水素ガスは、燃焼した際に大気を汚染せず、地球温暖化の主な要因である二酸化炭素の濃度を発生させないため、ガソリンなどの化石燃料の代替エネルギーに適していると考えられている。そのため、自動車メーカーは水素を保管できるタンクの開発を試みている。しかし水素燃料は貯蔵が困難であることや、密度が低く反応性が高いことから火災の危険性があり、輸送に非常に不便な点などの欠点が存在する。
しかし、オーストラリア先端材料研究所の研究者が今回、水素を貯蔵・輸送しやすいように粉末に加工する技術を開発したと発表した。

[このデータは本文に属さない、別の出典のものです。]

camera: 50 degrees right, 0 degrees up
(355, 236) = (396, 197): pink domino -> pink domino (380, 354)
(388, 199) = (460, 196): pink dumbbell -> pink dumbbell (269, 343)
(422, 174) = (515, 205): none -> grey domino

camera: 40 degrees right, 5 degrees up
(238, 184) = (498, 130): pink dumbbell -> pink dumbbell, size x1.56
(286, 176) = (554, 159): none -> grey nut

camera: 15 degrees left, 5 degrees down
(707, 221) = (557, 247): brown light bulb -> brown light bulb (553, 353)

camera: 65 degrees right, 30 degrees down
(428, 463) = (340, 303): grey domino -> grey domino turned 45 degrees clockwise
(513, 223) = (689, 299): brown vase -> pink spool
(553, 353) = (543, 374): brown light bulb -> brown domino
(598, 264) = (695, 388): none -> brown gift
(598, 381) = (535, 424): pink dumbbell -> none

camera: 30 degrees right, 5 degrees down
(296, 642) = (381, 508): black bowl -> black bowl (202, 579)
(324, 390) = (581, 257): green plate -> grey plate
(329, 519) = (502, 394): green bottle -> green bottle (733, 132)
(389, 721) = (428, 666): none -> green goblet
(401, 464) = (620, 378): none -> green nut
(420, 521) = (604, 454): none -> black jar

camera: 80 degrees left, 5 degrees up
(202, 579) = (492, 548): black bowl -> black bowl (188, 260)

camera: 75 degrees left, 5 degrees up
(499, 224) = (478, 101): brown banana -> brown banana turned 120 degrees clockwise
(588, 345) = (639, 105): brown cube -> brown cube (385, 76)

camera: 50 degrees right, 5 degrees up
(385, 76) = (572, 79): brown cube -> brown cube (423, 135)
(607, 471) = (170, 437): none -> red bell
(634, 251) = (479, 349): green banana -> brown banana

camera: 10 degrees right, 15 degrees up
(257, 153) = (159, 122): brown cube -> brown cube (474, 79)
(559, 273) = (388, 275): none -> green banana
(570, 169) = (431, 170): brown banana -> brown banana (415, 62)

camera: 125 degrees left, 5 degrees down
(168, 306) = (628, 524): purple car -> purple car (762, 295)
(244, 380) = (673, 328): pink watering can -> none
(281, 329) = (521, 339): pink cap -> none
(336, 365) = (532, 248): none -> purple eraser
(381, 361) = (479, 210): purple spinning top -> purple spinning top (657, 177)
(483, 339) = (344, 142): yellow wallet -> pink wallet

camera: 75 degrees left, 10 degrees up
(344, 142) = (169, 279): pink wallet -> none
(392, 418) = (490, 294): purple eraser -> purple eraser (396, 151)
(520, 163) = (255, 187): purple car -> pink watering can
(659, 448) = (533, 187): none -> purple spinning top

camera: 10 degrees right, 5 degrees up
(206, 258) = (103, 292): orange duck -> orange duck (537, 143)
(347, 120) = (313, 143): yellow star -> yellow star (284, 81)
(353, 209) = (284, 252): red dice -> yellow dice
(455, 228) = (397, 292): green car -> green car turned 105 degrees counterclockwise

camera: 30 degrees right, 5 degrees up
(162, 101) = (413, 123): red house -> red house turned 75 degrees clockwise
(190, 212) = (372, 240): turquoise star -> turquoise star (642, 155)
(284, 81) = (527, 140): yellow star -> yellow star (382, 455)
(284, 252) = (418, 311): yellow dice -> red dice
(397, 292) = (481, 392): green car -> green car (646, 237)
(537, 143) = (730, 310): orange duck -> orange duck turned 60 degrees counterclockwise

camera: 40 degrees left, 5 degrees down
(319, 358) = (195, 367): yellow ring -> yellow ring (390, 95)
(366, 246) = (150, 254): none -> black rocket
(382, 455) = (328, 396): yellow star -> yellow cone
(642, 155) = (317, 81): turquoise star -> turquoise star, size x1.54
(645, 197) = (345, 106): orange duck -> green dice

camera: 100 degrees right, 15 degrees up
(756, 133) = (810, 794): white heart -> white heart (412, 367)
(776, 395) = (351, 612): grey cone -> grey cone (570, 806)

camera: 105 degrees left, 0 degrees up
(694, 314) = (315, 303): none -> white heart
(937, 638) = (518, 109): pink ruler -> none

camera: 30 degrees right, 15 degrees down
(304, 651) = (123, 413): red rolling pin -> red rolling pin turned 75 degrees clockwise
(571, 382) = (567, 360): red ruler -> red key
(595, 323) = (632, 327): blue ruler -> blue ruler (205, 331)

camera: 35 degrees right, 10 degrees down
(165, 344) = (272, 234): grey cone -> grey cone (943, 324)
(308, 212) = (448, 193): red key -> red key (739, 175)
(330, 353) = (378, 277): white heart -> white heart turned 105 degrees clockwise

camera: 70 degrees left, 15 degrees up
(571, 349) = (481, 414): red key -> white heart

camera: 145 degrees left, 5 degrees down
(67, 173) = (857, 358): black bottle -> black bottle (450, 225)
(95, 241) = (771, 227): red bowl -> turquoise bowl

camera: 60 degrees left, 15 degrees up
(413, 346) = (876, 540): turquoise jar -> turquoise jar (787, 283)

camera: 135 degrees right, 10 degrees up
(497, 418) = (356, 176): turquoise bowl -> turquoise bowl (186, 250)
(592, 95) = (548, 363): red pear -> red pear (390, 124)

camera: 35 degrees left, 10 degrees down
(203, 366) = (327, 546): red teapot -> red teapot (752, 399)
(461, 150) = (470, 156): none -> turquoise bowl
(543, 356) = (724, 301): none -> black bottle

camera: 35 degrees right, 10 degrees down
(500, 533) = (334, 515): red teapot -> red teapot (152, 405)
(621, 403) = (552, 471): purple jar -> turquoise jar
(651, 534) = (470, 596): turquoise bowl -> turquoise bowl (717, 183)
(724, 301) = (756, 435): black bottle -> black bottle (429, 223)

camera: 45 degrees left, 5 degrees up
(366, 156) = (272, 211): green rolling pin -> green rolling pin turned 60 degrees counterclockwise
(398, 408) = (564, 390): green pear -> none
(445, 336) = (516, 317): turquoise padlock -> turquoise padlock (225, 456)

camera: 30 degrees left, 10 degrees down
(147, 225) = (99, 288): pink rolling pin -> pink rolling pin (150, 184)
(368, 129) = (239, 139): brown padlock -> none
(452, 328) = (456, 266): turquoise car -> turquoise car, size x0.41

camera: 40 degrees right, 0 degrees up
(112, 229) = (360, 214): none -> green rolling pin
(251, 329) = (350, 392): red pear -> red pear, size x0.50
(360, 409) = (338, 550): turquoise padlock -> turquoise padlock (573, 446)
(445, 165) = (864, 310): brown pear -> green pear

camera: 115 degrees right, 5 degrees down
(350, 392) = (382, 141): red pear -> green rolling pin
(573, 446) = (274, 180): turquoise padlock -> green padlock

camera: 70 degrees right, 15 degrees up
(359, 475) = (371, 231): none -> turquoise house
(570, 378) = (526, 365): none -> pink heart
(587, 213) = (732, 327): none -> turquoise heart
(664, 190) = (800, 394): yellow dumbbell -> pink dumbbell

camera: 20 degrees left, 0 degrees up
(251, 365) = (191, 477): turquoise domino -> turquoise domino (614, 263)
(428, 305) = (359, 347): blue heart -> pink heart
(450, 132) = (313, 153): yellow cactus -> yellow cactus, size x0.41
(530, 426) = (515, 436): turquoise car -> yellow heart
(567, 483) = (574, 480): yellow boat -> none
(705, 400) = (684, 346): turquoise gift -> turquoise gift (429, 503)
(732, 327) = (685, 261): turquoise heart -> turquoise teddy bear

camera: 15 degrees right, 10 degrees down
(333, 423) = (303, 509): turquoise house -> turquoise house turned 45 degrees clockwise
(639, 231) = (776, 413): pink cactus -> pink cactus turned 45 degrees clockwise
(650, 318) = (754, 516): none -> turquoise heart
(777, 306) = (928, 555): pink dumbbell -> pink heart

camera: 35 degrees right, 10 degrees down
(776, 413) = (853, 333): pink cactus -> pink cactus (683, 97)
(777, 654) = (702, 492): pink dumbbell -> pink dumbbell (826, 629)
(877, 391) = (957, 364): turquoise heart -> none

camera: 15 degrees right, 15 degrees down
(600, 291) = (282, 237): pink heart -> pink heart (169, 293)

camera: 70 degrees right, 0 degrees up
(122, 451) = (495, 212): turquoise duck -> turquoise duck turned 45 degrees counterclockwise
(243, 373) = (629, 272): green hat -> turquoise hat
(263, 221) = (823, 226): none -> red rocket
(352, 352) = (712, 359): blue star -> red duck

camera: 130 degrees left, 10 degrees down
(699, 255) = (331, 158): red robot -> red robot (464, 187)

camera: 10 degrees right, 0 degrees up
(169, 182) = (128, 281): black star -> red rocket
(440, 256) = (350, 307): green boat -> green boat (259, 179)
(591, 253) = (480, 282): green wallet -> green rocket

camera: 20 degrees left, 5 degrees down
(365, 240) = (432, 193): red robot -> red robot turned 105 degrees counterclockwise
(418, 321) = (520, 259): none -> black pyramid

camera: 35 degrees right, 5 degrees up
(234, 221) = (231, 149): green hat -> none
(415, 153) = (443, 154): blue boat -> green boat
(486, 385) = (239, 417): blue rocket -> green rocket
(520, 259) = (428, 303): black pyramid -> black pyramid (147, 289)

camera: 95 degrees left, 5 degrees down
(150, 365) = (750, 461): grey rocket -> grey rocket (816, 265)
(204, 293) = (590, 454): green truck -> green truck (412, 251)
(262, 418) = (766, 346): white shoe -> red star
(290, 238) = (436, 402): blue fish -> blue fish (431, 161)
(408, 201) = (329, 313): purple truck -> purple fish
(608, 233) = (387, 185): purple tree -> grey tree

現在、水素ガスは天然ガスから低温蒸留で製造されるものが主流の方法だが、研究者らは、窒化ホウ素とボールを使う方法を採用した。混合ガスに窒化ホウ素の粉末とボールを専用の容器に入れると、ボールは動くことで容器内の物質の特性を変化させる。こうすることで窒化ホウ素は混合ガスからアルキンおよびオレフィンを多く吸着し、水素ガスを粉末で取り出すことができる。
研究者らは、この方法は工業的な分離方法として大きな可能性を秘めており、水素ガスの精製および輸送などにかかるエネルギーを大幅に削減できると指摘している。